2

I am using iTextSharp and trying to extract images with transparency from a PDF. When I extract the image the transparency becomes solid black and is lost. I have found multiple examples of image extraction but all of them seem to have the same issue. The code that I am using is below

Another example is from itextpdf.com/examples/iia.php?id=284. This example includes images in the "results" section at the top. If you click Img7.png you will see the black border in the image, however at the bottom of the page there is a link to the original image info.png that shows the transparency the way it is supposed to look. This is the exact issue I am running into. Any help or ideas would be appreciated

public void ExtractImage(string pdfFile)
        {
            const int pageNumber = 1; //Page number to extract the image from
            PdfReader pdf = new PdfReader(pdfFile);
            PdfDictionary pg = pdf.GetPageN(pageNumber);
            PdfDictionary res = (PdfDictionary)PdfReader.GetPdfObject(pg.Get(PdfName.RESOURCES));
            PdfDictionary xobj = (PdfDictionary)PdfReader.GetPdfObject(res.Get(PdfName.XOBJECT));
            foreach (PdfName name in xobj.Keys)

◆ ◆ ◆ ◆ ◆ ◆ ◆

_What you will do_:
Edit the part of the iTextSharp post between "I am using iTextSharp" and "void ExtractImage(string pdfFile)", inclusive, so that "transparency" becomes "alpha channel" everywhere it appears. The lines after this point are separate material and have no link to the post about iTextSharp.

_Extracted material_:

◆ ◆ ◆ ◆ ◆ ◆ ◆

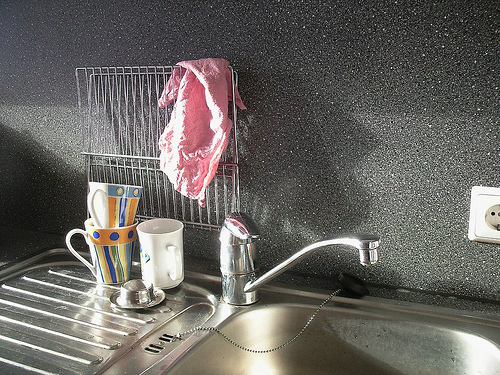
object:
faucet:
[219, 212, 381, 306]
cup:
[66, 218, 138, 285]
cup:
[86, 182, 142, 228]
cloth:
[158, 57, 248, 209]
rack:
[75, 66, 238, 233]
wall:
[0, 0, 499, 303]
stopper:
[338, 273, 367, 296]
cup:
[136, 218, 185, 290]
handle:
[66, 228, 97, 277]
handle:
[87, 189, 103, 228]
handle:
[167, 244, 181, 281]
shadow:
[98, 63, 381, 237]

◆ ◆ ◆ ◆ ◆ ◆ ◆

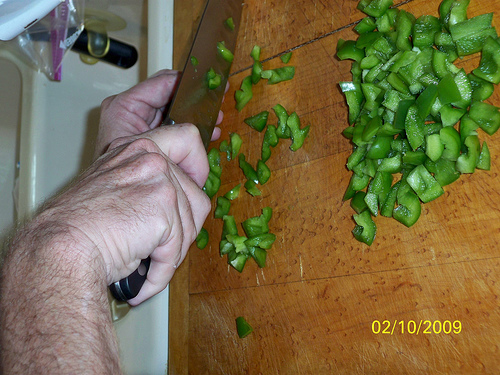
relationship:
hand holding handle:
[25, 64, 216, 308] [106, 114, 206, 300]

◆ ◆ ◆ ◆ ◆ ◆ ◆

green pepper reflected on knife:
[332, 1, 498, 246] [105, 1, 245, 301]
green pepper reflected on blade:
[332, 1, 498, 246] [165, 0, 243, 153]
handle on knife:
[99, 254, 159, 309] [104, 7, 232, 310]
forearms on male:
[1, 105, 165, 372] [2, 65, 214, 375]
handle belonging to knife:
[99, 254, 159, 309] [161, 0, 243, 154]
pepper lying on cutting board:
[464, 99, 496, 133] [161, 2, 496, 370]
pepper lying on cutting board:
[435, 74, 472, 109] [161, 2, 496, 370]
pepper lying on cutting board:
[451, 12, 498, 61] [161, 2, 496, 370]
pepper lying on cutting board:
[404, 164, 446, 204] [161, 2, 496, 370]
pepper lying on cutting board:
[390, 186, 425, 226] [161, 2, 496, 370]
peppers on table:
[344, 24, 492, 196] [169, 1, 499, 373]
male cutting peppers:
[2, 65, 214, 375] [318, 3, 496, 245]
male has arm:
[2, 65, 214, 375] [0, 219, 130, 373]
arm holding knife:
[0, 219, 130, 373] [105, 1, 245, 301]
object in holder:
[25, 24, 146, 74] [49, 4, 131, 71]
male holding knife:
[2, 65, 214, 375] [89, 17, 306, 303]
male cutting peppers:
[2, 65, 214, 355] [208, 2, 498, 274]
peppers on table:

◆ ◆ ◆ ◆ ◆ ◆ ◆

_Output below_:
I am using iTextSharp and trying to extract images with alpha channel from a PDF. When I extract the image the alpha channel becomes solid black and is lost. I have found multiple examples of image extraction but all of them seem to have the same issue. The code that I am using is below

Another example is from itextpdf.com/examples/iia.php?id=284. This example includes images in the "results" section at the top. If you click Img7.png you will see the black border in the image, however at the bottom of the page there is a link to the original image info.png that shows the alpha channel the way it is supposed to look. This is the exact issue I am running into. Any help or ideas would be appreciated

public void ExtractImage(string pdfFile)